═════ Excerpt provided ═════

I have discussed at length the qualitative attributes of high-quality companies in the link above.
In the following article, “Quantitative Metric No. 1: Return on Capital”, I suggested that the most important quantitative measure for quality is the return on capital, ROC.
https://klse.i3investor.com/blogs/kcchongnz/2020-02-09-story-h1483733832-Quality_Metric_number_1_Return_on_Capital_kcchongnz.jsp
I have also discussed in detail what ROCs are and how they are computed in the above article. I stressed that a quality company must earn a ROC higher than its cost of capital and hence should generally be a double-digit figure. That is a no-brainer.
Here, let us examine the ROCs of each individual stock in the random portfolio above which produced extra-ordinary return over the last 10 years and see if it is true that they have high ROC.

Quality investing focuses on a company’s ability to invest capital at high rates of return: post-tax levels of high-teens (and higher) are possible.”

First, we look at the share price movement and ROC of Carlsberg Brewery Malaysia, a producer of short-live consumer products with a well-known brand name.
Figure 1: Share price and ROC of Carlsberg

Carlsberg’s share price rose from RM4.62 ten years ago to RM36.20 at the close on 17th February 2020, for a gain of 684%, or a CAR of 23%! Its ROC has always been in double-digit figure, rising from 30% to 133% in 2019 as shown in Figure 1 above. Ignoring the valuation expansion part of it, that has proven the power of high and rising ROC in stock return.
Carlsberg competitor, Heineken Malaysia, performed very well too with 329% gain over the ten years period, or a good CAR of 15.7% as shown in Figure 2 below.
Figure 2: Share price and ROC of Heineken Malaysia

We can see from the chart that Heim has consistent high ROC of more than 60%, rising to 80% in 2018. Its share price rose in tandem from RM6.90 to close ten years at RM29.58 on 17th February 2020.
Next, we have Nestle, another high-quality company with high ROC, rising from 30% in year 2011 to 134% in 2019. Its share price improved the same magnitude as Heim, rising from RM33.76 ten years ago to RM145 at the close on 17th February 2020 as shown in Figure 3 below.
Figure 3: Share price and ROC of Nestle Malaysia

For the rest of the companies in the random quality portfolio, all their share prices have also way outperformed the broad KLCI as shown in Figures 4 to 8 below and Table 1 in the Appendix.
For Financial Institutions and credit companies such as Aeon Credit, Public bank and LPI Capital, we use ROE as a measure of its return of capital as ROC is not an appropriate measure for them.

═════

Request A =
Print, word for word, the part of the article on return on capital that opens with the words containing "Quality investing focuses" and closes with "well-known brand name.".

═════ Extracted data ═════

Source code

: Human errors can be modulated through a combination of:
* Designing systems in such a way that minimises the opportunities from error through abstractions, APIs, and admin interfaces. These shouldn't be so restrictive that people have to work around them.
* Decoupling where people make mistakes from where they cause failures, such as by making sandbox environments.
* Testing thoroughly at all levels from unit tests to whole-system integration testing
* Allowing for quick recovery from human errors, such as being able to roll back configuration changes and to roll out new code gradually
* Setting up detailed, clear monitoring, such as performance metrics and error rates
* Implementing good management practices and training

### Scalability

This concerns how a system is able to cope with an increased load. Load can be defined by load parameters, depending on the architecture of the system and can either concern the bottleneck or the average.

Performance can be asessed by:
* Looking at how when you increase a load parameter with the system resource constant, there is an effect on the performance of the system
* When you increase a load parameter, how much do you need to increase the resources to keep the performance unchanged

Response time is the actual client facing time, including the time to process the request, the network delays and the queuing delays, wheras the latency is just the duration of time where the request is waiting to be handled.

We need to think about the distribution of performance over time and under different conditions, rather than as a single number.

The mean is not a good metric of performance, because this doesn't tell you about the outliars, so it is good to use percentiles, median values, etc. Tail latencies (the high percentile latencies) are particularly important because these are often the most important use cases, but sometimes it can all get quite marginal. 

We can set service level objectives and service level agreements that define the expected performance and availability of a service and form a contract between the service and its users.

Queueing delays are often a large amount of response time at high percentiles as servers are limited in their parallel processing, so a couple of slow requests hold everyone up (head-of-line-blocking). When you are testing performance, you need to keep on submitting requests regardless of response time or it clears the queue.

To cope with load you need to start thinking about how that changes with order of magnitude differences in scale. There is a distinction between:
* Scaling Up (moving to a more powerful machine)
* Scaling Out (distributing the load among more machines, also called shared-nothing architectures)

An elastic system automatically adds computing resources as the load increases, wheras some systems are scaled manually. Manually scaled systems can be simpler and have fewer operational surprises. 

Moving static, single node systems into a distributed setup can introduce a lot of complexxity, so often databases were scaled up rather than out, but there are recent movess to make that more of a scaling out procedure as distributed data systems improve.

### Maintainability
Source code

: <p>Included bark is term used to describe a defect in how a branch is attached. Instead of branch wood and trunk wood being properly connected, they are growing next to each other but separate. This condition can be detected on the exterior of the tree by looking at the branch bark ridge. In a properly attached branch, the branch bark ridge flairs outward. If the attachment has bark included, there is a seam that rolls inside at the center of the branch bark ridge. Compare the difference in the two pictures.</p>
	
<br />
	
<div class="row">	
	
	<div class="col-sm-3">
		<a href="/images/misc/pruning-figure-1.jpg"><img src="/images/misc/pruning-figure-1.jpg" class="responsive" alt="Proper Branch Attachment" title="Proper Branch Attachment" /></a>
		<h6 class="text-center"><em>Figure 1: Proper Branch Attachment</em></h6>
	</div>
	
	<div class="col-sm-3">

═════

Request B =
In the entries, revise the part that opens with the line containing "This concerns how" and closes with the line containing "We need to think" by replacing "bottleneck" with "peak", leaving everything else unchanged. Give back only those lines.

Task answer A =
Quality investing focuses on a company’s ability to invest capital at high rates of return: post-tax levels of high-teens (and higher) are possible.”

First, we look at the share price movement and ROC of Carlsberg Brewery Malaysia, a producer of short-live consumer products with a well-known brand name.

Task answer B =
This concerns how a system is able to cope with an increased load. Load can be defined by load parameters, depending on the architecture of the system and can either concern the peak or the average.

Performance can be asessed by:
* Looking at how when you increase a load parameter with the system resource constant, there is an effect on the performance of the system
* When you increase a load parameter, how much do you need to increase the resources to keep the performance unchanged

Response time is the actual client facing time, including the time to process the request, the network delays and the queuing delays, wheras the latency is just the duration of time where the request is waiting to be handled.

We need to think about the distribution of performance over time and under different conditions, rather than as a single number.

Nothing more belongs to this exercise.